L’ONU appelle, à l’occasion de la Journée internationale des envois de fonds à la famille célébrée le 16 juin de chaque année, à tirer parti de ces fonds pour réduire la pauvreté et stimuler le développement des communautés locales et met en lumière comment ces transferts financiers soutiennent la résilience, l’entrepreneuriat et l’emploi dans les zones rurales.

L’organisation a indiqué, à cette occasion qu’au total, plus d’un milliard de personnes dans le monde envoient ou reçoivent ces transferts de fonds ; un geste qui change des vies et soutient des économies entières.

Ces transferts permettent de payer la nourriture, l’éducation, les soins de santé et le logement. Mais leur impact va bien au-delà du foyer : ils soutiennent des économies entières, en particulier dans les pays en développement. Les territoires ruraux constituent le premier maillon des systèmes alimentaires mondiaux et soutiennent les économies nationales, selon l’ONU.

Abritant 44 % de la population mondiale et près de 80 % des personnes vivant dans l’extrême pauvreté, ces zones sont en première ligne face aux crises mondiales et aux risques économiques. Ils sont confrontés aux défis posés par les chocs climatiques et la volatilité des marchés, mais ils recèlent également un immense potentiel. Avec un soutien approprié, les petits producteurs peuvent stimuler la croissance, réduire la pauvreté, renforcer la sécurité alimentaire, améliorer les résultats nutritionnels et renforcer la résilience de leurs communautés.

Près de 700 milliards de dollars américains sont envoyés chaque année sous forme de transferts de fonds vers les pays à faible et moyen revenu, ce qui représente un flux financier important, stable et fiable qui soutient déjà des millions de ménages ruraux. Selon les estimations, environ un tiers de ces transferts de fonds parviennent dans les zones rurales.

Cet événement revêt une importance particulière pour la Tunisie, compte tenu du rôle croissant que jouent les transferts de fonds des Tunisiens résidant à l’étranger dans les recettes en devises du pays, ces transferts ayant enregistré une hausse au cours de l’année 2025.

Selon les dernières données officielles, la valeur des transferts des Tunisiens de l’étranger s’élevait à 8 761,6 millions de dinars à la fin de l’année 2025, contre 8 262,6 millions de dinars en 2024, soit une augmentation de 6 %.

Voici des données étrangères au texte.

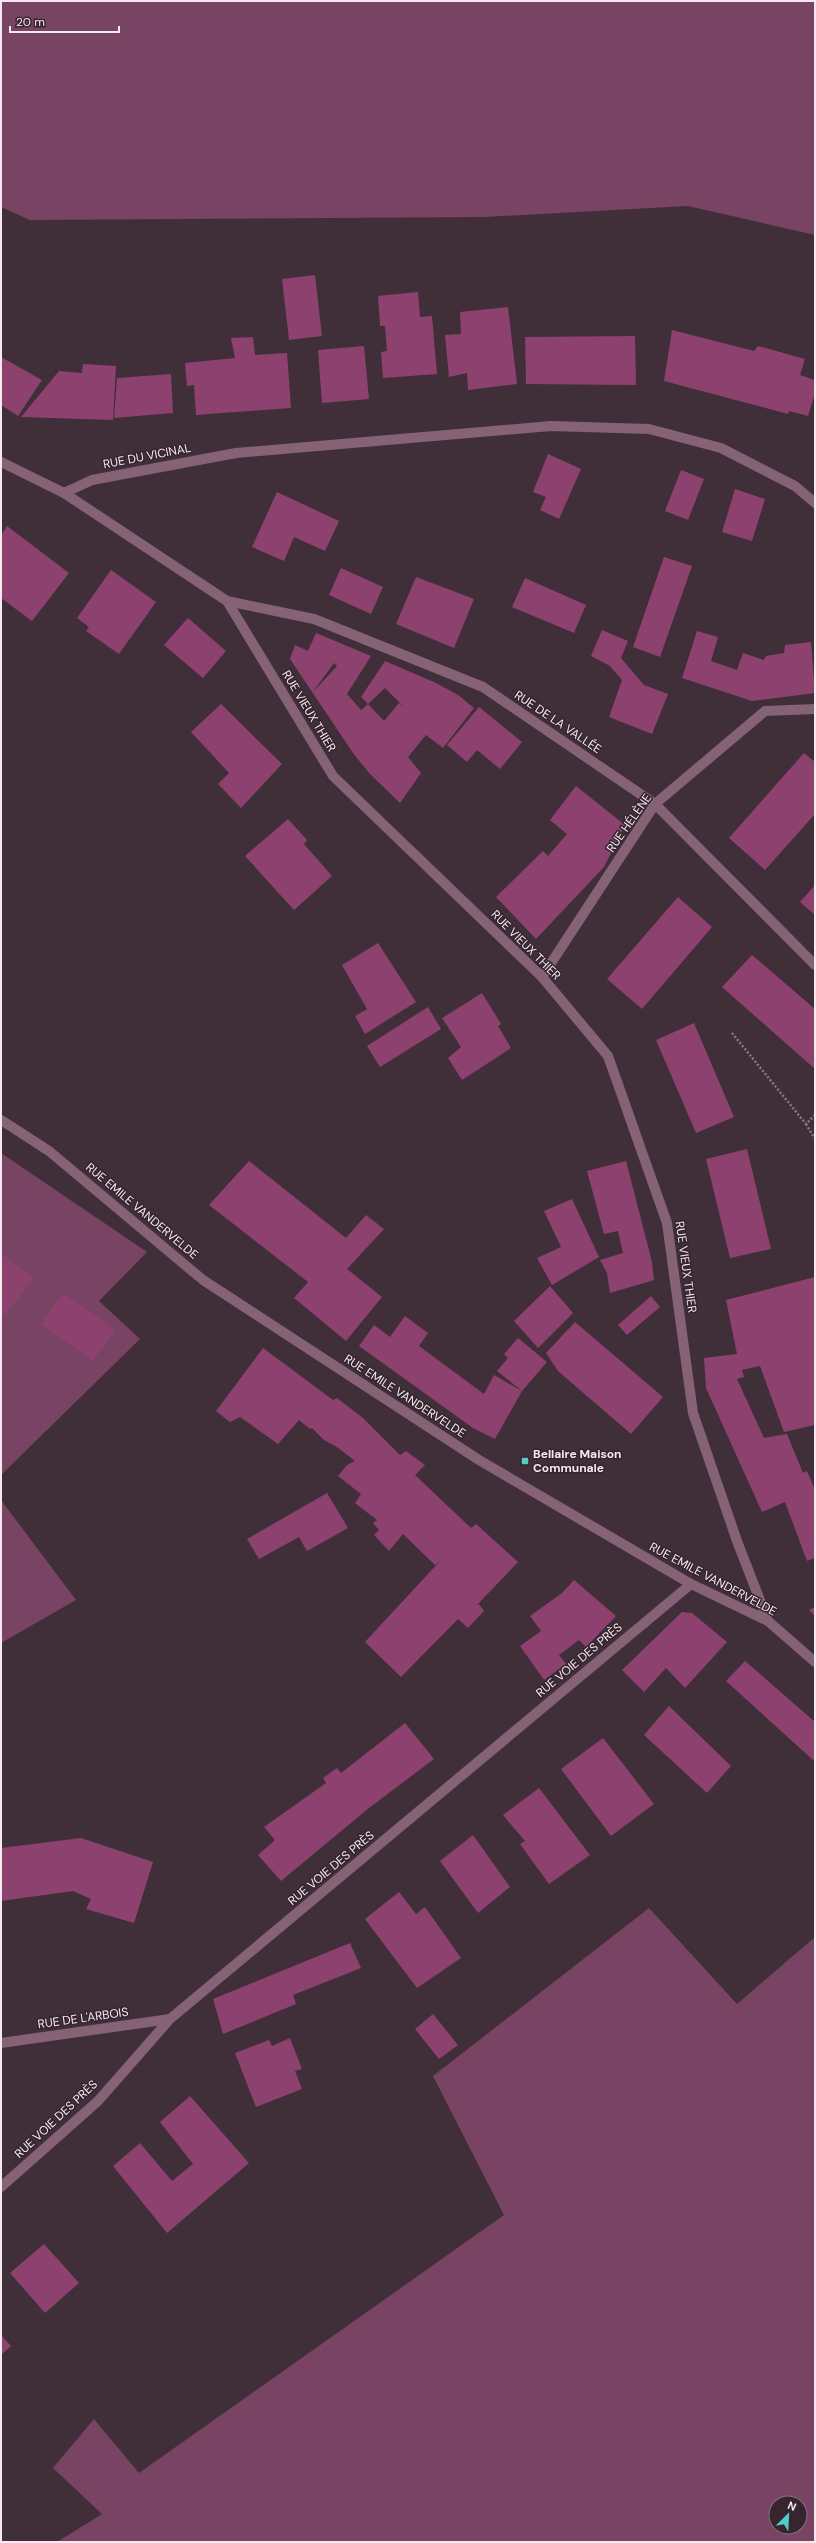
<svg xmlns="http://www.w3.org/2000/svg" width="816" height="2543" font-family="'DM Sans',sans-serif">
	<rect width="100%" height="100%" fill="#402f39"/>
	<path fill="#794363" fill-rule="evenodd" d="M1 1H815V235L688 206 484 217 30 220 1 207Z
		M1 1153 147 1252 99 1301 140 1339 1 1475Z
		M1 1500 76 1600 1 1643Z
		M649 1908 737 2004 815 1937V2542H57L102 2514 53 2468 94 2419 139 2473 504 2215 433 2076ZM776 2503H800V2527H776Z"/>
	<path fill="#8d416f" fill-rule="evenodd" d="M315 275 322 336 289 340 282 279Z
		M418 292 420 317 432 316 437 374 383 378 381 352 387 351 385 326H380L378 296Z
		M508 307 517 384 468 390 467 373 449 377 445 335 461 334 460 312Z
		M672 330 754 351 758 346 805 359 800 375 815 380V393L808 416 789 411 788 414 664 381Z
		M635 336 636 385 526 384 525 337Z
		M253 337 255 355 287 353 291 408 196 415 194 385 187 386 185 363 235 358 231 338Z
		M364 346 369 399 322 403 318 350Z
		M1 357 42 380 18 416 1 405Z
		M83 364 116 366 113 420 21 417 59 371 82 373Z
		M171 374 173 413 114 418 117 378Z
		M548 454 581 469 559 519 540 510 546 497 533 492Z
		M681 470 704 479 688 520 665 511Z
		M735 489 765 499 752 541 722 532Z
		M277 492 339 521 325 551 294 537 284 561 252 547Z
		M7 526 69 573 32 621 1 598V535Z
		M664 557 692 566 660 657 633 647Z
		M341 568 383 587 371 614 329 595Z
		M111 570 156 602 119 654 86 631 89 627 77 618Z
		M416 577 474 599 454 648 396 624Z
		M525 578 586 605 574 633 512 607Z
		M188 618 226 651 203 678 164 645Z
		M602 630 628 641 621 658 644 685 668 694 652 734 609 717 622 680 610 666 591 656Z
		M697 631 718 637 711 661 737 670 743 653 764 660 766 656 784 653 785 645 811 642 815 693 752 701 682 678Z
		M316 633 371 656 347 694 361 710 368 704 361 697 385 661 436 683 458 695 474 708 443 748 426 735 408 757 421 773 400 803 370 774 353 753 290 659 295 645 308 651ZM334 663 337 666 312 693ZM385 688 405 708 399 703 384 721 368 704Z
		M221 704 282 764 241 808 218 784 229 773 191 732Z
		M479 707 522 742 500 769 477 750 467 762 447 745Z
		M804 753 815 762V814L765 870 729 838Z
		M576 786 625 825 604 867 536 939 496 897 543 851 548 856 567 834 550 820Z
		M288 819 307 840 304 844 332 876 294 910 245 856Z
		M815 885V915L800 902Z
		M678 897 712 927 642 1009 607 979Z
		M378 943 416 1002 365 1034 355 1016 367 1009 342 965Z
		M752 955 815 1009V1069L722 987Z
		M482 993 501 1024 498 1026 511 1048 462 1080 448 1058 461 1047 442 1018Z
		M428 1007 441 1029 380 1067 367 1046Z
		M694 1023 734 1117 696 1133 656 1040Z
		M747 1149 771 1249 730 1258 706 1159Z
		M249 1161 346 1238 366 1215 384 1229 347 1269 382 1297 346 1341 294 1298 308 1282 209 1205Z
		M626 1161 652 1262 654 1280 610 1293 607 1273 600 1260 623 1253 618 1231 604 1234 587 1171Z
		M572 1199 599 1257 552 1285 537 1258 561 1247 544 1211Z
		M1 1253 34 1278 5 1315 1 1311Z
		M815 1277V1425L784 1432 760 1366 742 1370 744 1377 737 1379 764 1438 787 1434 803 1473 807 1471 815 1490V1558L807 1561 785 1502 762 1512 706 1388 704 1358 737 1354 726 1300Z
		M550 1286 573 1313 538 1348 514 1321Z
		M63 1293 115 1330 93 1361 41 1324Z
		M651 1296 660 1307 627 1335 618 1325Z
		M405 1316 428 1333 419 1346 484 1394 494 1375 522 1391 497 1371 508 1358 504 1354 518 1338 547 1362 522 1391 495 1439 473 1428 359 1346 374 1325 390 1337Z
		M575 1322 663 1397 631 1434 558 1371 546 1353Z
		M263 1348 333 1400 337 1398 363 1418 400 1455 406 1451 425 1465 415 1475 471 1528 476 1524 518 1562 476 1606 479 1604 484 1611 468 1628 458 1619 401 1677 365 1642 440 1561 435 1565 403 1534 389 1551 374 1535 379 1530 373 1523 377 1520 355 1503 361 1494 338 1476 347 1465 355 1461 337 1447 324 1440 312 1428 310 1429 299 1420 278 1444 240 1417 230 1422 216 1411Z
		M327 1493 348 1528 307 1551 299 1537 259 1559 247 1539Z
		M574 1580 616 1616 586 1647 579 1640 559 1655 566 1664 544 1680 520 1646 541 1631 530 1616 562 1593Z
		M815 1607V1616L809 1610Z
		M682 1612 692 1613 727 1642 685 1688 666 1668 644 1692 622 1670Z
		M745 1661 815 1722V1757L813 1760 726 1681Z
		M669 1706 731 1766 707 1793 644 1735Z
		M405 1723 434 1759 369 1808 281 1881 258 1855 275 1840 264 1827 326 1783 323 1778 337 1768 341 1773Z
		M603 1738 654 1804 611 1836 561 1769Z
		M539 1788 590 1855 549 1884 520 1844 525 1841 503 1815Z
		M473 1835 510 1887 478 1913 440 1861Z
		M81 1838 153 1862 134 1923 86 1909 91 1899 73 1891 1 1901V1848Z
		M399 1892 416 1914 425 1907 461 1958 417 1988 365 1919Z
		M350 1943 361 1968 293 1995 296 2004 223 2034 213 1999Z
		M433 2014 458 2045 439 2059 415 2029Z
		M290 2038 302 2069 295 2071 302 2089 256 2107 235 2053 269 2040 272 2046Z
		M190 2096 249 2163 167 2233 113 2166 140 2143 172 2181 193 2164 160 2122Z
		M44 2244 79 2283 45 2313 10 2273Z
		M1 2335 11 2346 1 2355Z"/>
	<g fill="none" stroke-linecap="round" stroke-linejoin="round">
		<path stroke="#897a83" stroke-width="2.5" stroke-dasharray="2 2" stroke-linecap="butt" d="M732 1033 806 1124 815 1115
			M806 1124 815 1139"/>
		<path stroke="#856275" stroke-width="10" d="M1 462 64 493 227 601 333 776 542 977 608 1056 667 1223 693 1413 737 1541 768 1621
			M64 493 92 480 236 453 551 426 649 429 721 448 795 486 815 503
			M227 601 314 619 483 687 655 804 815 965
			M542 977 655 804 765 711 815 709
			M1 1120 49 1151 203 1280 479 1460 691 1584 768 1621 815 1662
			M1 2043 170 2019
			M1 2187 98 2101 170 2019 691 1584"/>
	</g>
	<rect fill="#52cdcc" stroke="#36252f" stroke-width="1.5" x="521" y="1457" width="8" height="8" rx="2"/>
	<g text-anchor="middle" stroke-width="3" stroke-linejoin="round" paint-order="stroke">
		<g font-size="12" fill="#f6eaf0" stroke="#36252f">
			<text transform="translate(147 456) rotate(-11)" y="4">RUE DU VICINAL</text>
			<text transform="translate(309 711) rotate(59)" y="4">RUE VIEUX THIER</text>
			<text transform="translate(558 722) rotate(34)" y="4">RUE DE LA VALLÉE</text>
			<text transform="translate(629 823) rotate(-55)" y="4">RUE HÉLÈNE</text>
			<text transform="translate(526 945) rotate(45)" y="4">RUE VIEUX THIER</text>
			<text transform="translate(142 1211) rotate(40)" y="4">RUE EMILE VANDERVELDE</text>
			<text transform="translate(686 1267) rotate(82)" y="4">RUE VIEUX THIER</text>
			<text transform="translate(405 1396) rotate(33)" y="4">RUE EMILE VANDERVELDE</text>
			<text transform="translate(713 1579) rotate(28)" y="4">RUE EMILE VANDERVELDE</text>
			<text transform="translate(579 1660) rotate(-40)" y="4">RUE VOIE DES PRÈS</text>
			<text transform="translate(331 1868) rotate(-40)" y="4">RUE VOIE DES PRÈS</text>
			<text transform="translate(83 2018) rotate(-8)" y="4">RUE DE L'ARBOIS</text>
			<text transform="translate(56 2119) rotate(-43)" y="4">RUE VOIE DES PRÈS</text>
		</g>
		<g font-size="12" font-weight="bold" fill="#f6eaf0" stroke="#36252f" text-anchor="start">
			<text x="533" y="1458">Bellaire Maison<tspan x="533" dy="14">Communale</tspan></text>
		</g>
	</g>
	<rect width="816" height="2543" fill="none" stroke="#f6eaf0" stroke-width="4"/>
	<g transform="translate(788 2515) rotate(24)"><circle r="19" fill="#36252f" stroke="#83747c"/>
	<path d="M0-3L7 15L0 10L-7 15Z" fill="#52cdcc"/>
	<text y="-6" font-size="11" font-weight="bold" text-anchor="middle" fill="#f6eaf0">N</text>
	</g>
	<path d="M10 26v6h109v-6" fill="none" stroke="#f6eaf0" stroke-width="2"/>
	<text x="16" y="26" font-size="12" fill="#f6eaf0" stroke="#36252f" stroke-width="3" paint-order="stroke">20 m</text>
</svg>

Ces transferts comptent parmi les principales sources de devises étrangères du pays, au même titre que les recettes du tourisme et des exportations, et contribuent à soutenir les réserves de devises étrangères ainsi que l’équilibre de la balance des paiements.

Compte tenu de l’importance croissante de ces transferts pour près de deux millions de Tunisiens résidant à l’étranger, dont la plupart se trouvent dans les pays de l’Union européenne, on s’intéresse de plus en plus aux moyens d’en affecter une partie à l’investissement et à la production, afin de contribuer à soutenir la croissance économique et à créer des emplois.

La contribution des Tunisiens de l’étranger à l’investissement reste en effet en deçà des attentes par rapport au volume des transferts enregistrés chaque année ; les données indiquent en effet que les projets qu’ils réalisent en Tunisie restent limités et n’ont pas encore atteint le niveau requis pour contribuer plus efficacement à l’effort de développement.

Pour relever ces défis, la Tunisie a mis en place une stratégie nationale globale visant à développer le climat d’investissement, à stimuler l’initiative privée et à encourager les Tunisiens de l’étranger à orienter une part plus importante de leurs économies et de leurs transferts vers des projets productifs à valeur ajoutée.